Thursday, November 4, 2010

I Can't Say

Once again, I'm at a loss for words on this blogging as a single girl thing. I haven't had many adventures lately, or at least I haven't had any adventures I can write about without compromising my anonymity, so this is hard.

Frankly, I have more angst about my job lately than I do about being single. Go figure.

This is one of those weeks when I feel like I have too much on my plate and don't feel like doing the things I need to do. I've had a couple of events pop up suddenly that have put a wrench in my free time (which, lately, is housework time) and things have gotten behind. Earlier today I realized that an event I'd mostly been looking forward to is now an event I don't want to think about. It's tonight, though, and it's for church, and I have hit a point of overwhelm so aggravating that the thought of dressing up, going anywhere, and being social is making me anxious.

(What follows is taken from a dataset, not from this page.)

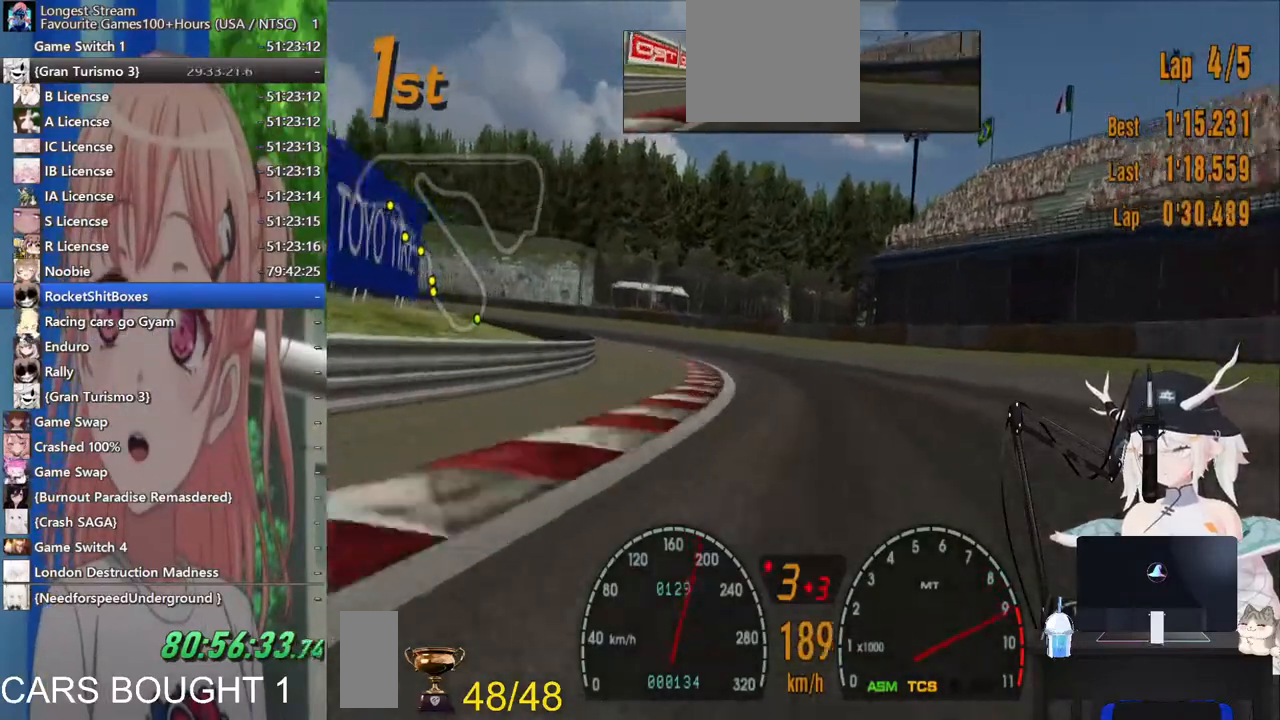
Gameplay with a controller (PlayStation layout); each line is a JSON object with the inputs held at the frame after it (dt_ms = milliseconds from this image to that frame). "events" lists button and stick changes between this image and that frame as [ms after this image, input, new state], when the widget could be followed in between. Not read: L1 R1 R2.
{"dt_ms": 500, "buttons": ["CROSS"], "left_stick": "left", "right_stick": "center", "events": [[400, "CROSS", "down"]]}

I'd much rather stay home and do laundry, sweep, vacuum, and sing along with my MP3 player.

The weird part of the anxiety and overwhelm is that I'm more naturally extraverted than Roxie and Jinxie, but there are days (weeks?) where I just can't bring myself to face society and I need to not do anything that involves anyone else. Today happens to be, unexpectedly, one of those days. See what I mean about wrenches?

I don't really feel like fielding any questions about work, or hobbies, or dating, or my family. I don't really feel like putting on mascara just to wash it off two hours later. I don't really feel like putting on nylons and heels and sitting at a table with people with whom I have little in common.

This is one of those days I'm feeling a little bit the burden of being single with no kids to talk about. It would be easier to do Relief Society things, I sometimes think, if it was easier to find common ground with the sisters in my ward.

2 comments:

Roxie said...

*hug*

It made me smile that you mentioned our introvertedness (and yes, that's a word). I have definitely had nights where the last thing I want to do after a full day of being in the world is go deal with more people. Some nights I make myself do it anyway. Some nights it works okay, other nights it drains me so completely it takes a few days to recover.

*hug* for today.

Trixie said...

You know, I convinced myself to go and I'm so glad I did! I had a marvelous time and realized that no matter what differences we have as sisters, we all have the gospel and love for our families in common. That's pretty cool.